» **Text provided**:
-*-

A double-blind, placebo-controlled trial published in Clinical Infectious Diseases (2012;54, June 15) examined the effects of the seasonal influenza vaccine using a true inactive placebo (saline). This is notable because many vaccine trials use “active placebos” that contain vaccine components, which can complicate interpretation of side effects.
The study followed children ages 6–15 for an average of 272 days. Sixty-nine children received the trivalent inactivated influenza vaccine (TIV; Sanofi Pasteur’s Vaxigrip), and 46 received saline placebo.
The authors reported no statistically significant difference between the vaccinated and placebo groups in laboratory-confirmed seasonal influenza infection. However, based on serologic evidence, children who received the influenza vaccine showed a lower risk of influenza infection, suggesting some protective immune response.
Unexpectedly, the study found that children who received the influenza vaccine experienced a higher rate of non-influenza respiratory infections compared with the placebo group. The incidence of these other respiratory infections was reported to be approximately 5.5 times higher in the vaccinated group than in the placebo group.
The authors proposed that this finding might be related to temporary alterations in immune responses following vaccination, sometimes referred to as “virus interference,” though the exact mechanism remains unclear. They emphasized that the study was small and that further research would be required to confirm or refute this observation.
This study does not establish causation, but it raises questions about how influenza vaccination may influence susceptibility to other respiratory viruses and highlights the importance of continued investigation into broader immune effects of vaccination.

-*-

Coordinate output tasks:
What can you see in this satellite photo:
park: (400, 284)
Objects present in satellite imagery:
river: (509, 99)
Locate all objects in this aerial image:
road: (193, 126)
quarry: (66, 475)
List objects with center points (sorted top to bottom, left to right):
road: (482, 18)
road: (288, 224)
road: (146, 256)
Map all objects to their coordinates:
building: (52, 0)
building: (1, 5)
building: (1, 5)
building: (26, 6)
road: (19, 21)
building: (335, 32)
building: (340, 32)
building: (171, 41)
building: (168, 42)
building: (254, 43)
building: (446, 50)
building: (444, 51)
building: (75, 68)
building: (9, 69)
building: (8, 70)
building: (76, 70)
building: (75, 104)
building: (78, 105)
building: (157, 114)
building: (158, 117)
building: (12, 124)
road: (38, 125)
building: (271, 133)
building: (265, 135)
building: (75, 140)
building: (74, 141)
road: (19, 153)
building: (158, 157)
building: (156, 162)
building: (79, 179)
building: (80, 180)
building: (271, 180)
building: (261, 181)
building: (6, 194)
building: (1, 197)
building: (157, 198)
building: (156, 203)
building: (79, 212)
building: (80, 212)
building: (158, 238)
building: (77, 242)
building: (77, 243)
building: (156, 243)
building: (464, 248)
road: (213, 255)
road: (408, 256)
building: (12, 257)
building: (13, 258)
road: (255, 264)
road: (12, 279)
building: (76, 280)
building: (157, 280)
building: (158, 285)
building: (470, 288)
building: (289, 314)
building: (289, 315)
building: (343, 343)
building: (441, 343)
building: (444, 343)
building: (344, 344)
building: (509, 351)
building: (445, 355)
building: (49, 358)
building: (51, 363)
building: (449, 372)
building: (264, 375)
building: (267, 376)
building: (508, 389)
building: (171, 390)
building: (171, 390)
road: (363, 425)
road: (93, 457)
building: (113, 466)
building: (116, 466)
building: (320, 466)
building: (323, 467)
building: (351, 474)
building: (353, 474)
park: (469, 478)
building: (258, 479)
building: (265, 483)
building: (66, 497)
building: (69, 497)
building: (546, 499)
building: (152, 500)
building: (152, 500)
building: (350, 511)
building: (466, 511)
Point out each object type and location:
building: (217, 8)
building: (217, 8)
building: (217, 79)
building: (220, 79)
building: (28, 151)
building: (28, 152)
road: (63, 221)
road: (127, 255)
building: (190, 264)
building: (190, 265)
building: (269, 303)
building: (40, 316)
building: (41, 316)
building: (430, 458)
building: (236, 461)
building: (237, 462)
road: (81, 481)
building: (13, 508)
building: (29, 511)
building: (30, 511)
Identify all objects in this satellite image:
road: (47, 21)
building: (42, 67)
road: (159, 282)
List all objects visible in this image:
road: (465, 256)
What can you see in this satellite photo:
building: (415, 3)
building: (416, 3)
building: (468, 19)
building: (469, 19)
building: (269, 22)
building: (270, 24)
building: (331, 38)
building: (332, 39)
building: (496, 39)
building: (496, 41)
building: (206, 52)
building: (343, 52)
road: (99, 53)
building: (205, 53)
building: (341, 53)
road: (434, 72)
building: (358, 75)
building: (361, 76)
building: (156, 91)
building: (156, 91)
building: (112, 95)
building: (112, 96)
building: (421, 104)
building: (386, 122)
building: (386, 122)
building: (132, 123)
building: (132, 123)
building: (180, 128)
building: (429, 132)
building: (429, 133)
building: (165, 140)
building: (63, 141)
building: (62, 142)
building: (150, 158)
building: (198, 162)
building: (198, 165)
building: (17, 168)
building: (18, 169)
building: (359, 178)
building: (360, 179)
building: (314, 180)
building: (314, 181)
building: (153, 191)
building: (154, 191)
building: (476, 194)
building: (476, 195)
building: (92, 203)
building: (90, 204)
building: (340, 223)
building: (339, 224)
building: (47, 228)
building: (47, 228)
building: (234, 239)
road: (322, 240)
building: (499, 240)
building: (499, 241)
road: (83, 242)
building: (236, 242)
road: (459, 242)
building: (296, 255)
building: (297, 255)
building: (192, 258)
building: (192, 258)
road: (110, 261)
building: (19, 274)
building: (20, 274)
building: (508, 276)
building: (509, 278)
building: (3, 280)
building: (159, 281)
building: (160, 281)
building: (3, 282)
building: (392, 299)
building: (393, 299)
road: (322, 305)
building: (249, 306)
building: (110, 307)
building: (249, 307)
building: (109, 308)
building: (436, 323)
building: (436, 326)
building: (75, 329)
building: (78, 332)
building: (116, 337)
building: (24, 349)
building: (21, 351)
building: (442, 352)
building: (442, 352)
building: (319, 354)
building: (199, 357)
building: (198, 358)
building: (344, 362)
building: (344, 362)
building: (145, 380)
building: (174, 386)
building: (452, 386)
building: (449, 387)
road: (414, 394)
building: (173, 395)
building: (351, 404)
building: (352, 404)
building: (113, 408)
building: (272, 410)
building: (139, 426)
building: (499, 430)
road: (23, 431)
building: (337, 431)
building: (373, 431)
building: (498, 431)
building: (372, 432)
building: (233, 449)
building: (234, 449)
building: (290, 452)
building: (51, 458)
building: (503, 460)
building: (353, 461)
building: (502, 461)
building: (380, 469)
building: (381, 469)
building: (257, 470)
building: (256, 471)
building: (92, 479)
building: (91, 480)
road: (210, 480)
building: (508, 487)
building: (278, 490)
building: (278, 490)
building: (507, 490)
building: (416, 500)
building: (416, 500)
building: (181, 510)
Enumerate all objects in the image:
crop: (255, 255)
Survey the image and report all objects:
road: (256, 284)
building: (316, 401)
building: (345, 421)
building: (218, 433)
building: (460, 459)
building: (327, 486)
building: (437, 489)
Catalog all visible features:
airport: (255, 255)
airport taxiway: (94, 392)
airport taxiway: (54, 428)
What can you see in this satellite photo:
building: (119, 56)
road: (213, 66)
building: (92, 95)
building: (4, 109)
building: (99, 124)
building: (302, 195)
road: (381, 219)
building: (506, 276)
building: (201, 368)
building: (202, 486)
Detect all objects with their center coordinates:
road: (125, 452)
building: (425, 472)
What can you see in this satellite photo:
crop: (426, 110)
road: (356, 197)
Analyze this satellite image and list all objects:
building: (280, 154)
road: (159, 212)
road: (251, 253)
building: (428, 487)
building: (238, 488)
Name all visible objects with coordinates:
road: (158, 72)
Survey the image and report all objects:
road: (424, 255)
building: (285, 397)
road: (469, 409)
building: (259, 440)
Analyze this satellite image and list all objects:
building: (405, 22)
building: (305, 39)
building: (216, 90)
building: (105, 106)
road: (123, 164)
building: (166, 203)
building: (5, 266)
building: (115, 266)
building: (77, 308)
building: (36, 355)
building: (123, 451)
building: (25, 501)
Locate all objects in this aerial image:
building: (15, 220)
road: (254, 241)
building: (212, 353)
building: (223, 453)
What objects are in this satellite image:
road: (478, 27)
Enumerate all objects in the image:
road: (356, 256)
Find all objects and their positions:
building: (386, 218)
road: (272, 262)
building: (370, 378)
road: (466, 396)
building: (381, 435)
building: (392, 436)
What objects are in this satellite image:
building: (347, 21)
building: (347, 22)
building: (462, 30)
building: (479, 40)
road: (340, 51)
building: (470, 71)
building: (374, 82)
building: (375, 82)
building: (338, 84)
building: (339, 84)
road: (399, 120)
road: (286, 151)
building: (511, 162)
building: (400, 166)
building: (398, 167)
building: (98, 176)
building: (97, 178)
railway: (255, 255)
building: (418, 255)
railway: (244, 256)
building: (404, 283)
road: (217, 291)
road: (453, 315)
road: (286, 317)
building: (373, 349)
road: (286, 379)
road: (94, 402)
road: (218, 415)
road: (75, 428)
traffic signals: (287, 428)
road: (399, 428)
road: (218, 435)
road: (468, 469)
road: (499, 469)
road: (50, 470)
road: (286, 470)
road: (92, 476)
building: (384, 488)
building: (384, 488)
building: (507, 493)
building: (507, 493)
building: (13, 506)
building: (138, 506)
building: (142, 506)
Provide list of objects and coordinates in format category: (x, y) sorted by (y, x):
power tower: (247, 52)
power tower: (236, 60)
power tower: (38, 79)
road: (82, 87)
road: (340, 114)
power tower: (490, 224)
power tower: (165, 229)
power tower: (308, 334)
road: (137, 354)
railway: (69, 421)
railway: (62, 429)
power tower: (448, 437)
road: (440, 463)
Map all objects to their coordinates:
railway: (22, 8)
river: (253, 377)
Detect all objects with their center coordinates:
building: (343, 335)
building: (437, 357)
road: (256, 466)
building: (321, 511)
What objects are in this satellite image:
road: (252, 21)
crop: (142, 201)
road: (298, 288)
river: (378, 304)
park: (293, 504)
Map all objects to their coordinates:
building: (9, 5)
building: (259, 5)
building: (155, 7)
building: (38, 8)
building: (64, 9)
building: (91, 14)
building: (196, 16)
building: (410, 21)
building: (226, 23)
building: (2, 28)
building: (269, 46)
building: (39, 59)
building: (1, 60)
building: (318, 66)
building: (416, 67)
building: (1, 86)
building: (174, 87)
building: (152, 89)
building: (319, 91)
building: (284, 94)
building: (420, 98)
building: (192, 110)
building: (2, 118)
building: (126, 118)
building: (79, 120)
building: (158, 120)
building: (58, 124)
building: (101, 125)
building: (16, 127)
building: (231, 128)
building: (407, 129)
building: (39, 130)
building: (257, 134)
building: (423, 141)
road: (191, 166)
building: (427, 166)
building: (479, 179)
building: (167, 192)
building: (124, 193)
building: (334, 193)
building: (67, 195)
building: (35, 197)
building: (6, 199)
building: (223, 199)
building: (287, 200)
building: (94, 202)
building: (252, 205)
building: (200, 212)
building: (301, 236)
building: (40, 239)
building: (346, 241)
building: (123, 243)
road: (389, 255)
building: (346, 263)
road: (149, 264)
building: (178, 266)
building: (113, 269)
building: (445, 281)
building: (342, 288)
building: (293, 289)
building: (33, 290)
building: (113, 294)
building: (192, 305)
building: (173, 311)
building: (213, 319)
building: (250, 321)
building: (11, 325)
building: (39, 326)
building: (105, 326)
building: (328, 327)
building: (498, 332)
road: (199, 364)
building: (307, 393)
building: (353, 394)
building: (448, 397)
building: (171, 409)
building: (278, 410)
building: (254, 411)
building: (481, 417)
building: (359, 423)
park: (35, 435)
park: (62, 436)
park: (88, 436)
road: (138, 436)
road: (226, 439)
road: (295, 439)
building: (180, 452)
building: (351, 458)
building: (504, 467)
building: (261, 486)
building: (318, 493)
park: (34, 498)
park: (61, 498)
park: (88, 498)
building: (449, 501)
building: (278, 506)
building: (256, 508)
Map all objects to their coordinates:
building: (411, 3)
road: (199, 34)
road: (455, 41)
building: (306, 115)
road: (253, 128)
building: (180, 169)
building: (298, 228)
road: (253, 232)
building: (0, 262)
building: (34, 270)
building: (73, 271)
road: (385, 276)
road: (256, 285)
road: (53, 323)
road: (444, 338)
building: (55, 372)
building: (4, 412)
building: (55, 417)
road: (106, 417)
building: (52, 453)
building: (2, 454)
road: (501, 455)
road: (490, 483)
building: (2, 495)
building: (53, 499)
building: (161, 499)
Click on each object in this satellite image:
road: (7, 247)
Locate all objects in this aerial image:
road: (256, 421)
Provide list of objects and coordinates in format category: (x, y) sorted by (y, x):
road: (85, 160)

-*-

» **Exercise tasks**:
- a) Copy the passage of the influenza vaccine study text starting at "The authors reported" and ending at "in the placebo group.", renaming "non-influenza" as "non-flu".
- b) Write what comes next in the influenza vaccine study text, picking up after its final sentence.
This listing was taken from a separate source.

» **Outputs for the tasks**:
- a)
The authors reported no statistically significant difference between the vaccinated and placebo groups in laboratory-confirmed seasonal influenza infection. However, based on serologic evidence, children who received the influenza vaccine showed a lower risk of influenza infection, suggesting some protective immune response.
Unexpectedly, the study found that children who received the influenza vaccine experienced a higher rate of non-flu respiratory infections compared with the placebo group. The incidence of these other respiratory infections was reported to be approximately 5.5 times higher in the vaccinated group than in the placebo group.

- b)
The table below summarizes laboratory-confirmed infections observed during the follow-up period:
Vaccinated
Any seasonal influenza: 58
H1N1 influenza: 58
Total influenza cases: 116
Placebo
Any seasonal influenza: 88
H1N1 influenza: 0
Total influenza cases: 88
Non-influenza respiratory viruses:
Vaccinated
Rhinovirus: 230
Coxsackie/Echovirus: 160
Other respiratory viruses: 97
Total non-influenza viruses: 487
Placebo
Rhinovirus: 59
Coxsackie/Echovirus: 0
Other respiratory viruses: 29
Total non-influenza viruses: 88
When interpreting these data, it is important to note that case counts reflect detected viral episodes, not the number of individuals infected, and that the vaccinated and placebo groups were unequal in size (69 vaccinated vs. 46 placebo). These factors limit direct risk comparisons.
The authors reported no statistically significant difference in laboratory-confirmed influenza infection between the vaccinated and placebo groups. Serologic testing, however, suggested that vaccinated children had evidence of increased influenza-specific immunity.
The most striking finding was the higher number of non-influenza respiratory viral infections observed in the vaccinated group. When analyzed by the study authors, recipients of the trivalent inactivated influenza vaccine experienced approximately a 5.5-fold higher risk of non-influenza respiratory infections compared with the placebo group.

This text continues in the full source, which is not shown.